Mind you I’m still left with the issue for portable headphones.



I think everyone hopes Apple blows it out of the water with their wireless headphones. I’m envisaging a custom protocol, perhaps based on AirPlay, that will provide better reliability than a physical connection, and a charger that plugs into iPhone’s Lightning port for on-the-go charging?

Sounds like an elegant solution, and takes cues from Apple Pencil. I agree with Gruber’s, though, and think that the removal of 3.5mm should be an opportunity to iPhone users to wireless, rather than directly to another wired protocol (Lightning).


That seems super unlikely. Not only because if Apple did have something like that in the pipeline, you’d expect it to be supported by iOS and macOS, and we’d have seen leaks of that from the developer and public betas.

Also, why would they come up with an entirely new, custom protocol when you yourself say that they’re unlikely to go to Lightning — an existing tech used by many Apple peripherals?


While there is nothing wrong with the modern Bluetooth protocol, if I have to upgrade my headphones just to use a new iPhone I’ll take my 5S and walk off into the sunset. This isn’t the floppy disc we’re talking about.


There’s still a lot wrong with Bluetooth. I don’t see Apple using straight Bluetooth as the default or Everyman way of listening to audio in the next iPhone.

Bluetooth always seems like the kind of tech where the next generation will be the one.


The flip side of the coin is that lightning port can never be the ‘everyman’ of headphone ports because it’s a proprietary port.

It’s looking increasingly like my 6S+ will be my last iPhone (at least until the rest of the world adopts lightning headphone ports).


There is enough bandwidth in the current Bluetooth protocol to support uncompressed 48khz audio.
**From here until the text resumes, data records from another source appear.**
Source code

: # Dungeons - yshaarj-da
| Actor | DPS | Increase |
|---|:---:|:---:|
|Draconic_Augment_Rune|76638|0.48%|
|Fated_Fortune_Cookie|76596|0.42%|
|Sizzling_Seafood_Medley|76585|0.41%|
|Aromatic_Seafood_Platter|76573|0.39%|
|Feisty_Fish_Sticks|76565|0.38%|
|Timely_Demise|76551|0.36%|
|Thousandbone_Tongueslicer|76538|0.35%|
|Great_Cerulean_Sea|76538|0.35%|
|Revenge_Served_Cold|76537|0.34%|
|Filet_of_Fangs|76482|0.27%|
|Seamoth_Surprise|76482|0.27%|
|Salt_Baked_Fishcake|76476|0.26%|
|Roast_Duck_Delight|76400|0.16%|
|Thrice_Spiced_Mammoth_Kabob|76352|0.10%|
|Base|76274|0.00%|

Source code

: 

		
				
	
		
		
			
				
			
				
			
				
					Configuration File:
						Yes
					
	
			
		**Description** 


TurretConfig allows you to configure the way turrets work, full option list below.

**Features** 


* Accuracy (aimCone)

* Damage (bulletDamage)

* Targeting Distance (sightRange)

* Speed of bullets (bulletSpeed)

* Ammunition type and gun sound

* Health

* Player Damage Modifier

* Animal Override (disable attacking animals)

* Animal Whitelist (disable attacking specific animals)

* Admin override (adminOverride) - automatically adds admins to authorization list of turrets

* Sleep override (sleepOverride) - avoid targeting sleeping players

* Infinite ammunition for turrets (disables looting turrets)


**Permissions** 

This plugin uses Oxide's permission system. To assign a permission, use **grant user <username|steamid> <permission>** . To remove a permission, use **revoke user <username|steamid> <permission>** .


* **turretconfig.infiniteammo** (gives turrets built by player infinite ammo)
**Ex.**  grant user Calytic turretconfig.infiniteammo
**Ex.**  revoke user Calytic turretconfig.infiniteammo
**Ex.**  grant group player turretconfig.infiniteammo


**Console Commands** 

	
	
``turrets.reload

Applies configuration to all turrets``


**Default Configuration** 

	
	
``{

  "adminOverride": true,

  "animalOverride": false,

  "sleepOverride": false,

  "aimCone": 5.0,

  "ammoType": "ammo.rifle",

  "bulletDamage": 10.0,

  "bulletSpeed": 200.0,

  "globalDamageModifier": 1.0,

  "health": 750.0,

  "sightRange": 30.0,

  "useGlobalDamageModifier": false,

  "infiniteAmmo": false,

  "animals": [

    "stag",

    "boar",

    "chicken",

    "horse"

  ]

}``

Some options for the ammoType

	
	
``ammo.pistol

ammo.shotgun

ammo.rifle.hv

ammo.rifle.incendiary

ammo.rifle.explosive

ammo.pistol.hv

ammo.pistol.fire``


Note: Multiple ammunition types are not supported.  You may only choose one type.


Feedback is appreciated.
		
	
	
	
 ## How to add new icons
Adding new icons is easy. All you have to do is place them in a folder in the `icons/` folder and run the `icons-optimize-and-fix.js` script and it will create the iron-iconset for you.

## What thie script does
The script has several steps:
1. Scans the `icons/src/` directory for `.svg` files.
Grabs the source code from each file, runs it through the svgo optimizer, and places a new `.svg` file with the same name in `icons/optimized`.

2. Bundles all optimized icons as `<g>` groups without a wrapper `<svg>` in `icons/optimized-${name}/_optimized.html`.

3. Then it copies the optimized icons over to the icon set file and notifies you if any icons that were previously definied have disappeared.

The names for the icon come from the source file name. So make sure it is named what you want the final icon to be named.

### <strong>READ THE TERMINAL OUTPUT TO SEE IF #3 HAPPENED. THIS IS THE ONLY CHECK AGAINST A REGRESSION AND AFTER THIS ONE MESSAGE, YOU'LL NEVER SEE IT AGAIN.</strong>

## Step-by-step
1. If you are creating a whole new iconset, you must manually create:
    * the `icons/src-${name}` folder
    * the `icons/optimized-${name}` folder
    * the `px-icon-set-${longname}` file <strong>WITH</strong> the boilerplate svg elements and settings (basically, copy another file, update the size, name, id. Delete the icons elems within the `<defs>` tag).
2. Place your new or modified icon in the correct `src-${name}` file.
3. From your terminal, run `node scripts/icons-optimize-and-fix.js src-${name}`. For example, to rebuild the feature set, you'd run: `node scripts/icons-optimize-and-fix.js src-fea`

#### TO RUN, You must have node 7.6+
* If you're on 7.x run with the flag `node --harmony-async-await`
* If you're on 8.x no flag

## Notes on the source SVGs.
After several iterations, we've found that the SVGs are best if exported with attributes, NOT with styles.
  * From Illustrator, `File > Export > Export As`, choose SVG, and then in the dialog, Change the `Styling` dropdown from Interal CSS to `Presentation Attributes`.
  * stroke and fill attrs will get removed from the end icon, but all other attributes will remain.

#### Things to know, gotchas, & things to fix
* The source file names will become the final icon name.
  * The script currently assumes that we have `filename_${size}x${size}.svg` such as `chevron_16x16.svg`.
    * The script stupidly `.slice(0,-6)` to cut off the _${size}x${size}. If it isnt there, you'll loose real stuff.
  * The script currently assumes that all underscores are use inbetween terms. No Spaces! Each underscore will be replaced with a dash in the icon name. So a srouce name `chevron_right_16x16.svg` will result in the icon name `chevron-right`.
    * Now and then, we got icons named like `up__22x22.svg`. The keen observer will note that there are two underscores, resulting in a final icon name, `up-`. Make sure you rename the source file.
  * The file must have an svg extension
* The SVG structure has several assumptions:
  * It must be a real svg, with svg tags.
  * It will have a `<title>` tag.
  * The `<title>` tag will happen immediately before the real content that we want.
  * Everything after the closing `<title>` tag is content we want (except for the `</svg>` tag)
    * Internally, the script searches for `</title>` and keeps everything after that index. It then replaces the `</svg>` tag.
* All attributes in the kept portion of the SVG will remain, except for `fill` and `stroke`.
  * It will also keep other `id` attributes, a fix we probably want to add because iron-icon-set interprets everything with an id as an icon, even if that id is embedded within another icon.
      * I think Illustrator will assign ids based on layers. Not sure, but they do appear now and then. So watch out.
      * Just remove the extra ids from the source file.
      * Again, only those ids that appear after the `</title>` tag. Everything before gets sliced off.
The issue is not there, the issue is that I have invested money in wired headphones that cost as much as what some people pay for media players because I enjoy my music.

It just so happens I have an iPhone 5S because iPhones have one of the best DACs out of any devices on the market and can support uncompressed audio. But if I can’t use my existing headphones with the next iPhone I wont be upgrading.